— BEGIN —

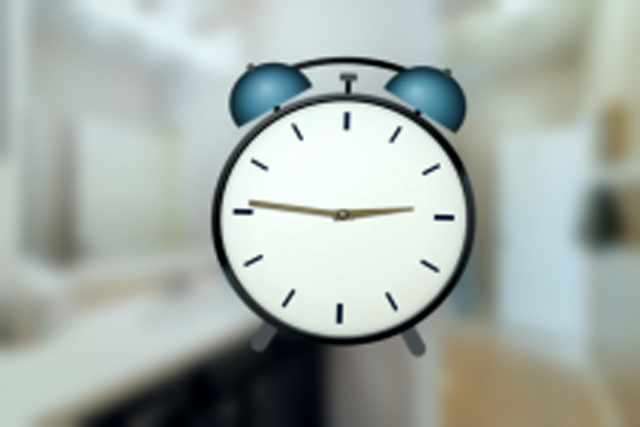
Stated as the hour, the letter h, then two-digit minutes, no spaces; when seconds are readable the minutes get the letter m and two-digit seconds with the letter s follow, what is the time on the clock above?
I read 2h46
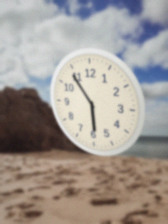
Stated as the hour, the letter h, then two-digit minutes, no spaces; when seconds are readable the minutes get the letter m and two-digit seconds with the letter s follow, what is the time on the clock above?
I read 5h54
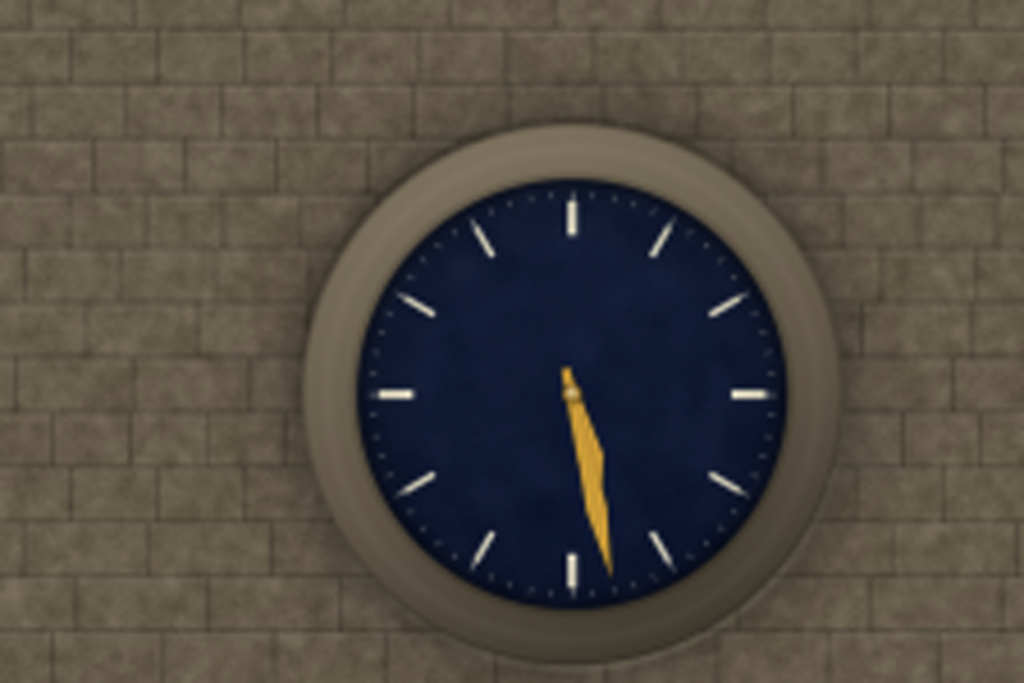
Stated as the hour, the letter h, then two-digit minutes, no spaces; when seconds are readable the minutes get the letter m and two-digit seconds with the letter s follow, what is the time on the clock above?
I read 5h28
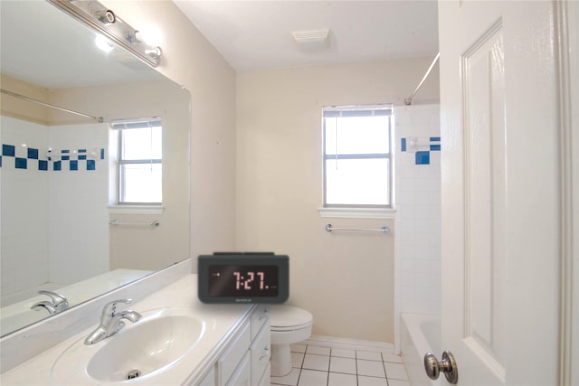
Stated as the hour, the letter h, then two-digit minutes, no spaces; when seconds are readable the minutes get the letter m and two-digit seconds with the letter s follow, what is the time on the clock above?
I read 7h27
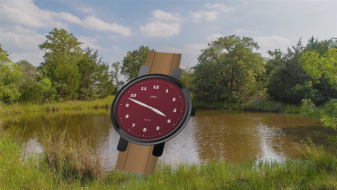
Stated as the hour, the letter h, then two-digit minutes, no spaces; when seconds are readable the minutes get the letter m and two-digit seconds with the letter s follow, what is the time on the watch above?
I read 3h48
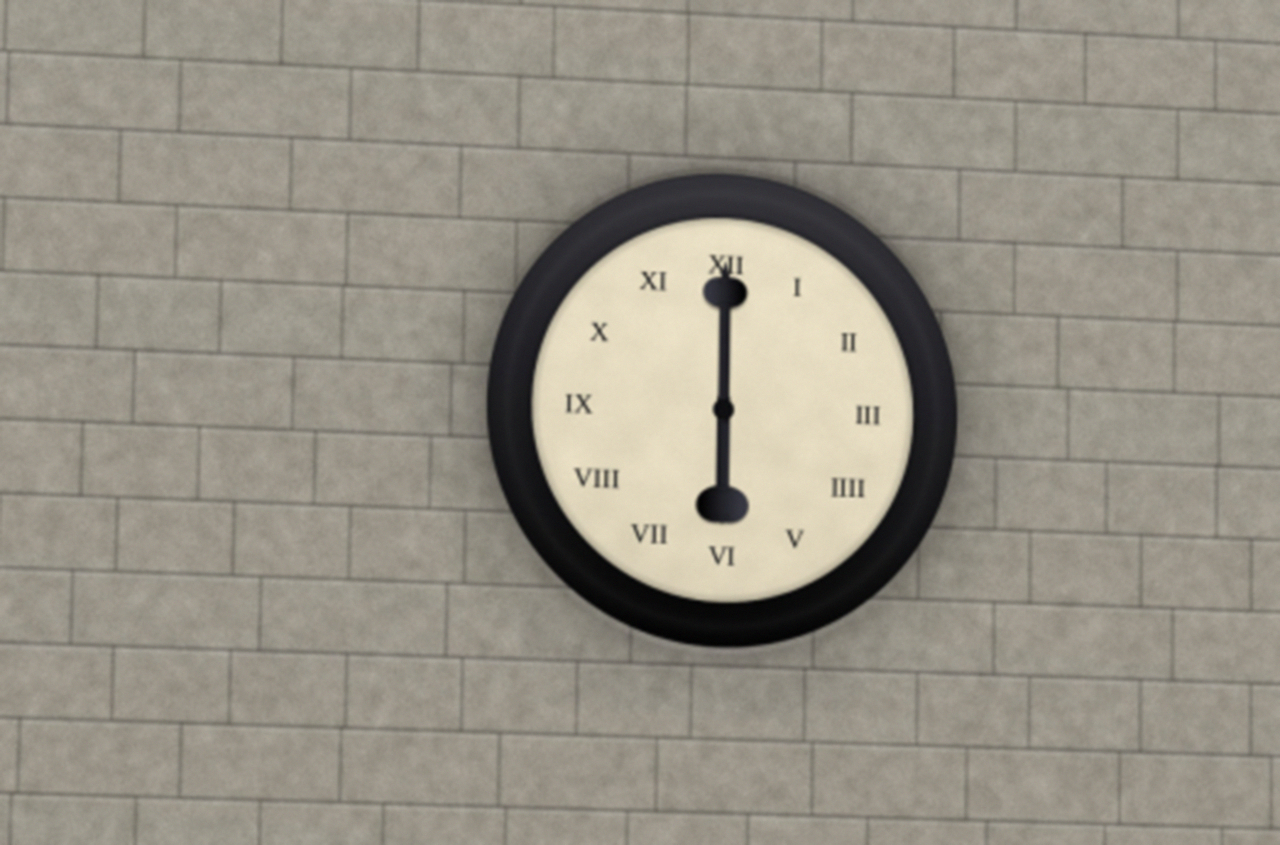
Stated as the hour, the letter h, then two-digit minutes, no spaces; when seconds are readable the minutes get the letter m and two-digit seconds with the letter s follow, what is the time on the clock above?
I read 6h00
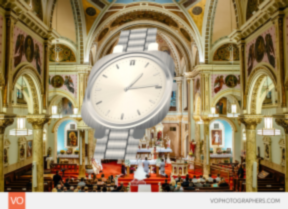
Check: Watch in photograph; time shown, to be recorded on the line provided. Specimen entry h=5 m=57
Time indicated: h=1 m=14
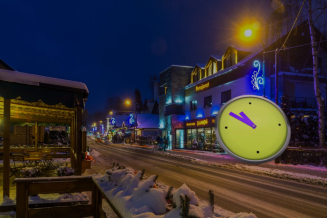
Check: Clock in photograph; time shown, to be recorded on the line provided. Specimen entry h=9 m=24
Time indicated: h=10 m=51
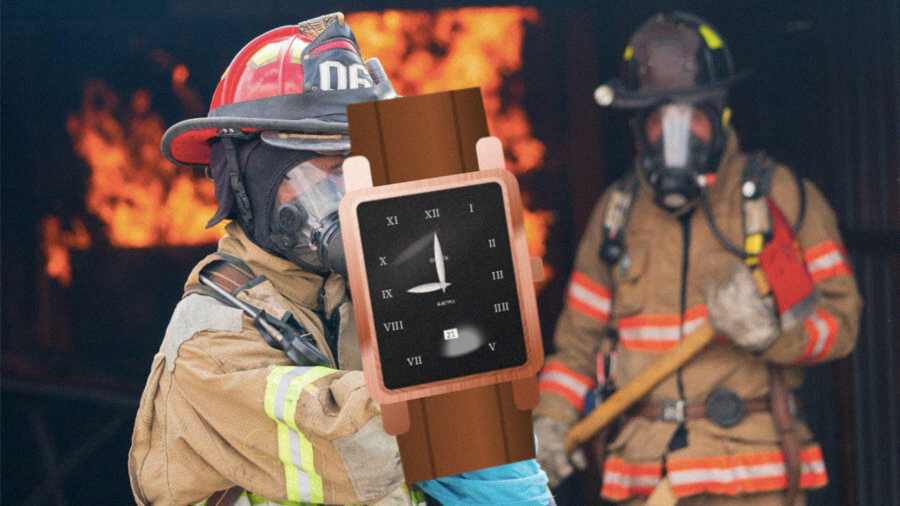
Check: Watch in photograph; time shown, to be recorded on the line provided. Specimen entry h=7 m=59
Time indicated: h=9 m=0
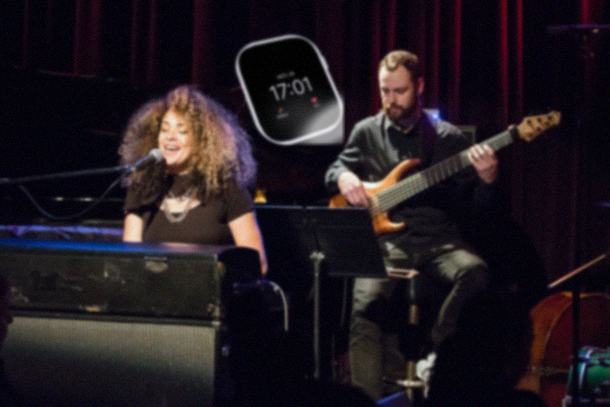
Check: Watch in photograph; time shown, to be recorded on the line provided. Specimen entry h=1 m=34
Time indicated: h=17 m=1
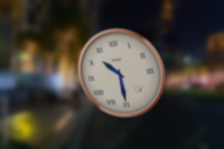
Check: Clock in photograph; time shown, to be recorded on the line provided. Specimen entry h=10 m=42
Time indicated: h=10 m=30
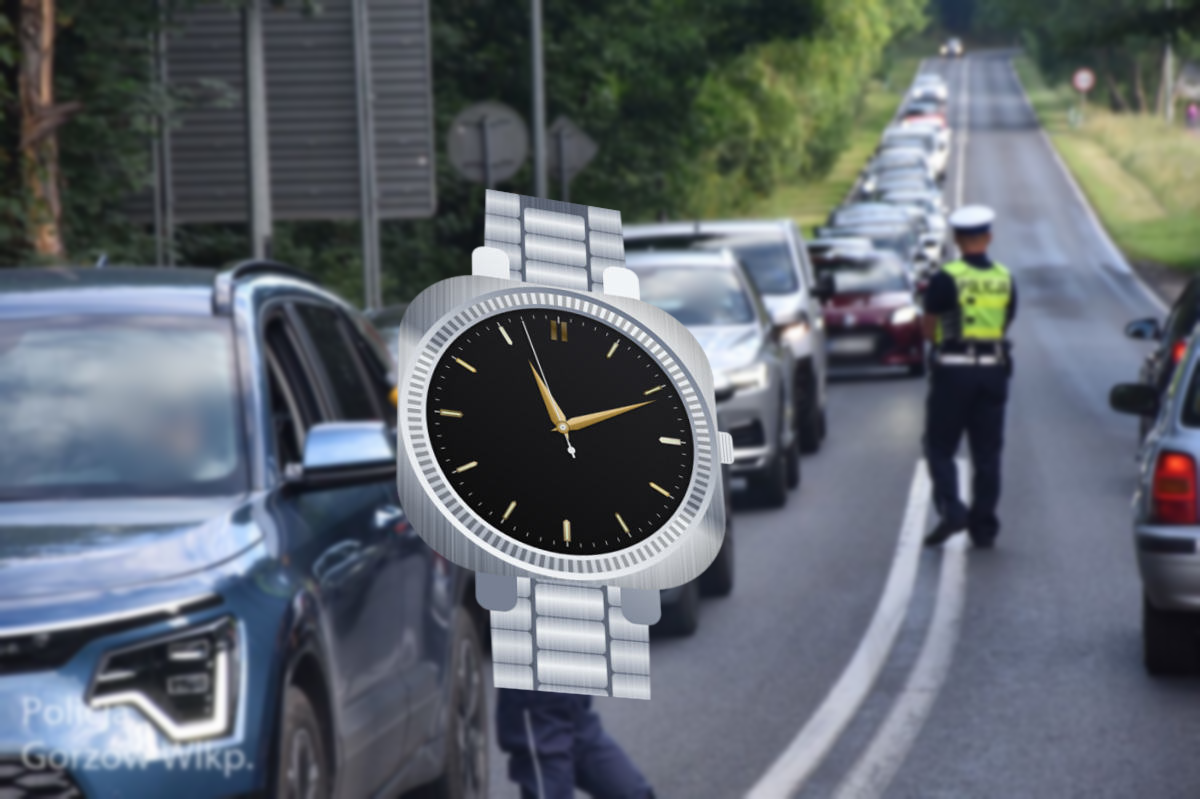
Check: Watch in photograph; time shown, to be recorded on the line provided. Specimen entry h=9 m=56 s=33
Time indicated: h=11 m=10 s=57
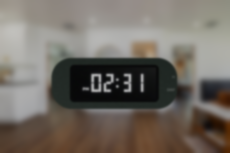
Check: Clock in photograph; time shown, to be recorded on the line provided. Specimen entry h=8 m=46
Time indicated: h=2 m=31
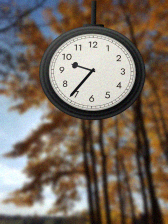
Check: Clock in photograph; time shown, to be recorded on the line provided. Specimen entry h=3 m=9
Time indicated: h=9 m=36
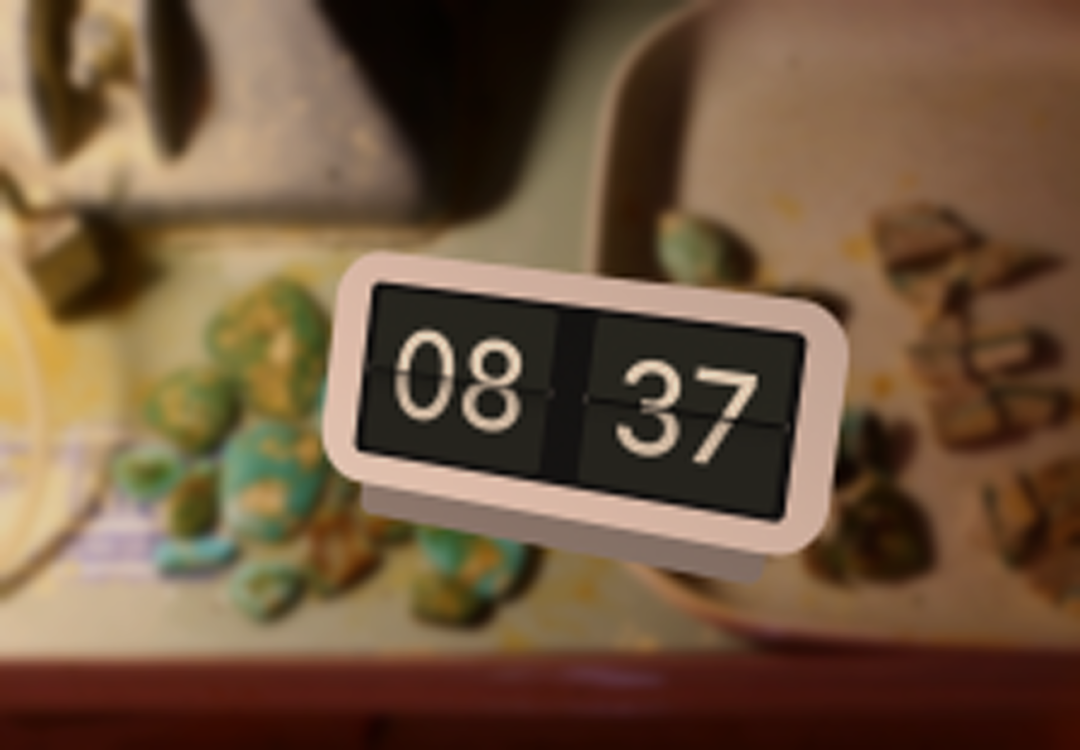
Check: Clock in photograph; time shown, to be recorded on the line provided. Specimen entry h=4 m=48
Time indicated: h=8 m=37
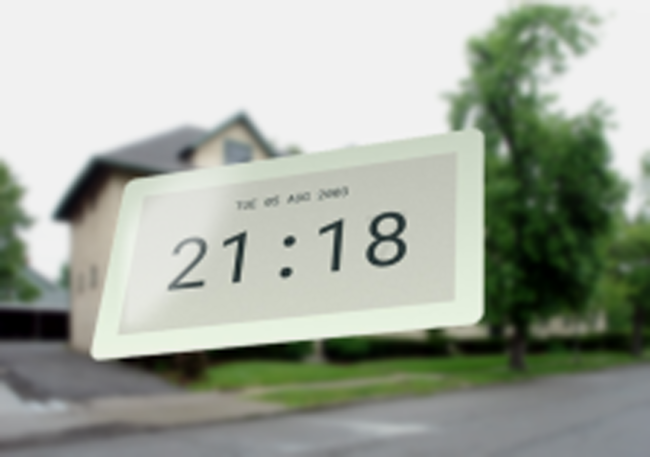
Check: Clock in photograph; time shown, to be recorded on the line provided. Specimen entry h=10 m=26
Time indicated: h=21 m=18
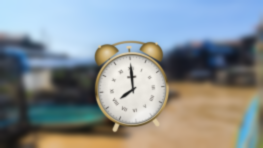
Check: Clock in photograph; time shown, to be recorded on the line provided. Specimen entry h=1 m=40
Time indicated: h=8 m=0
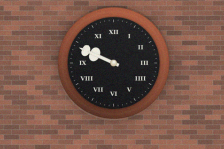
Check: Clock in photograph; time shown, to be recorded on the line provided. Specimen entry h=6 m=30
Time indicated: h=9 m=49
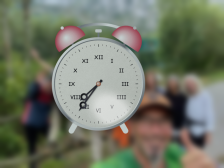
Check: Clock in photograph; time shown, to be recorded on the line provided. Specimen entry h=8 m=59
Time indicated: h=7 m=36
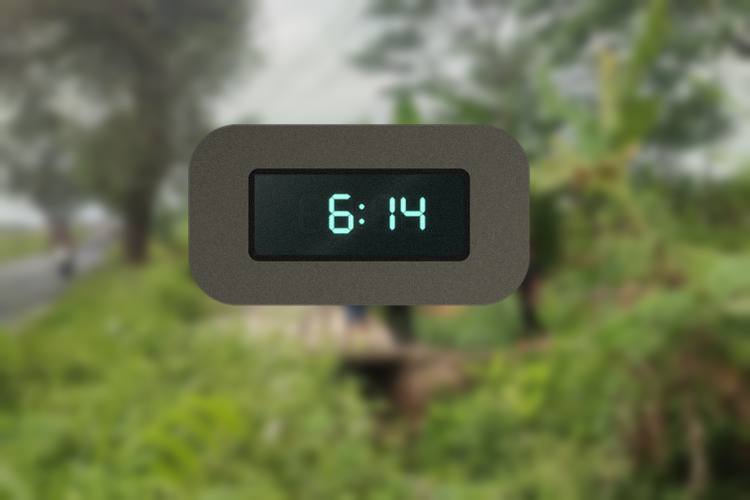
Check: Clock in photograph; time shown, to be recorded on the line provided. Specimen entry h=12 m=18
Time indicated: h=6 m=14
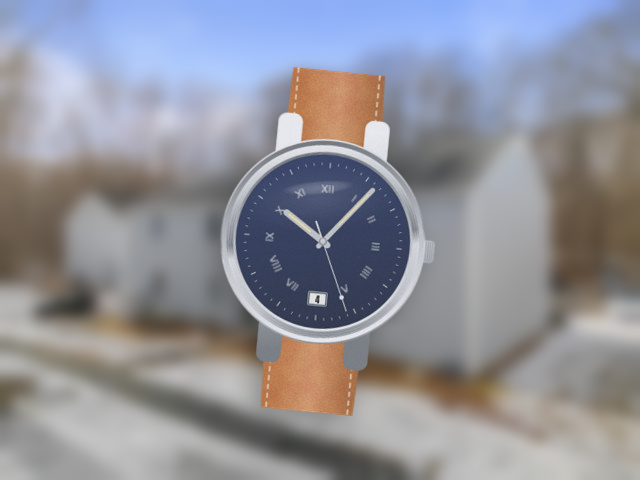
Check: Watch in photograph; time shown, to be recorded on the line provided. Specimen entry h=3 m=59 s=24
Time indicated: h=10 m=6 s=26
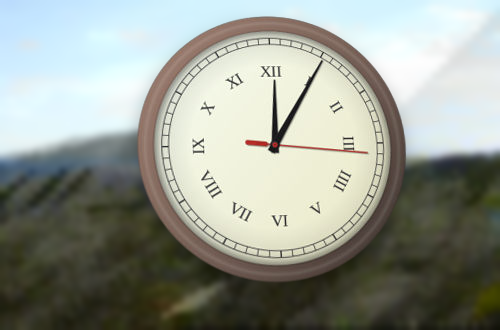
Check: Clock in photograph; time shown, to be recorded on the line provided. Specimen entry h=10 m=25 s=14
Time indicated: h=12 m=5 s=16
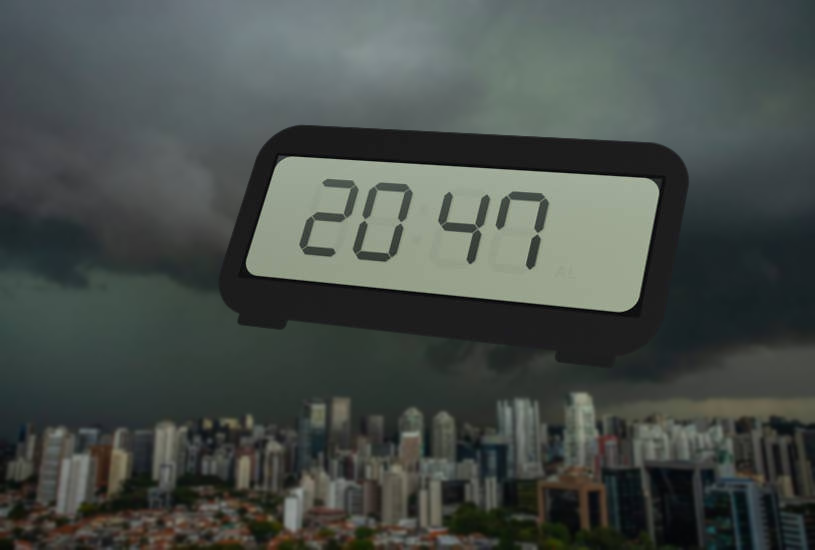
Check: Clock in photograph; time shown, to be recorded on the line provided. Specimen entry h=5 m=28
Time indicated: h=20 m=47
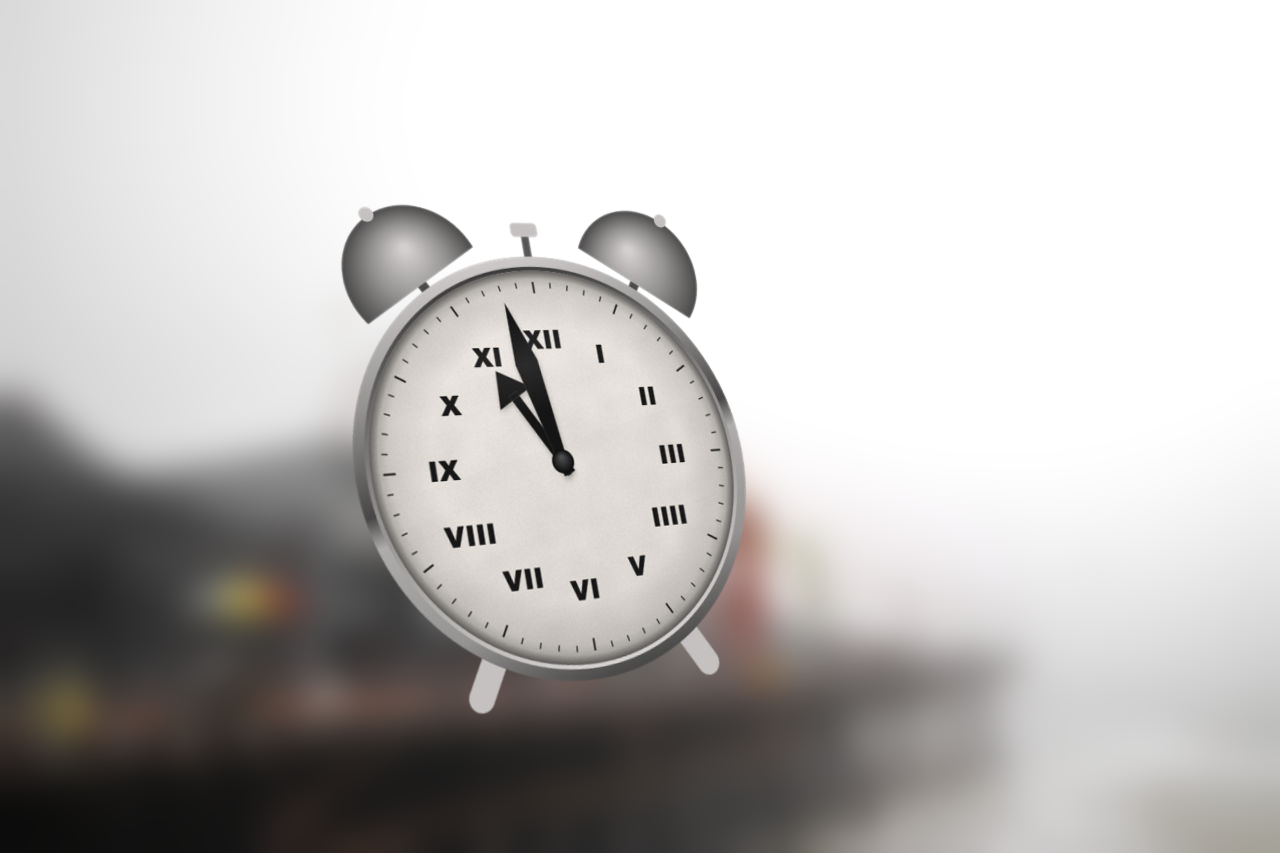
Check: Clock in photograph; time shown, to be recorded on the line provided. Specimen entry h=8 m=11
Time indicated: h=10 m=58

— END —

Short task:
Repeat everything from the line containing "h=3 m=59 s=24" down to the end of the data above, leaving the pictures out.

The result:
Check: Watch in photograph; time shown, to be recorded on the line provided. Specimen entry h=3 m=59 s=24
Time indicated: h=10 m=6 s=26
Check: Clock in photograph; time shown, to be recorded on the line provided. Specimen entry h=10 m=25 s=14
Time indicated: h=12 m=5 s=16
Check: Clock in photograph; time shown, to be recorded on the line provided. Specimen entry h=5 m=28
Time indicated: h=20 m=47
Check: Clock in photograph; time shown, to be recorded on the line provided. Specimen entry h=8 m=11
Time indicated: h=10 m=58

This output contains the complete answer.